> _Task to carry out_:
When you come to the line with "We offer a variety", begin repeating; continue exactly through the final line of the records and include nothing from before.

*** Given records Section Begins ***

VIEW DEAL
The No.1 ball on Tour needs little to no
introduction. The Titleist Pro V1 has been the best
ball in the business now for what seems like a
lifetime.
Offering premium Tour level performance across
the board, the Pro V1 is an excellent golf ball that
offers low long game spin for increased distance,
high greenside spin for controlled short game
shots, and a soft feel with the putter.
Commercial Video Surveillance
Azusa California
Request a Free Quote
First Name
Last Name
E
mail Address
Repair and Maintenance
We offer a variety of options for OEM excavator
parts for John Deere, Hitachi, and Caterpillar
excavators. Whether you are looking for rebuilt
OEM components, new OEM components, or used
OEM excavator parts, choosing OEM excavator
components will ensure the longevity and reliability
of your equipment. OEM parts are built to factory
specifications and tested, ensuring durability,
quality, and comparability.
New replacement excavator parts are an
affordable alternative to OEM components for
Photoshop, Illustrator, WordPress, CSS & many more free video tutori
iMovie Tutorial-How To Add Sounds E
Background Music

*** Given records Section Ends ***

> _Exercise response_:
We offer a variety of options for OEM excavator
parts for John Deere, Hitachi, and Caterpillar
excavators. Whether you are looking for rebuilt
OEM components, new OEM components, or used
OEM excavator parts, choosing OEM excavator
components will ensure the longevity and reliability
of your equipment. OEM parts are built to factory
specifications and tested, ensuring durability,
quality, and comparability.
New replacement excavator parts are an
affordable alternative to OEM components for
Photoshop, Illustrator, WordPress, CSS & many more free video tutori
iMovie Tutorial-How To Add Sounds E
Background Music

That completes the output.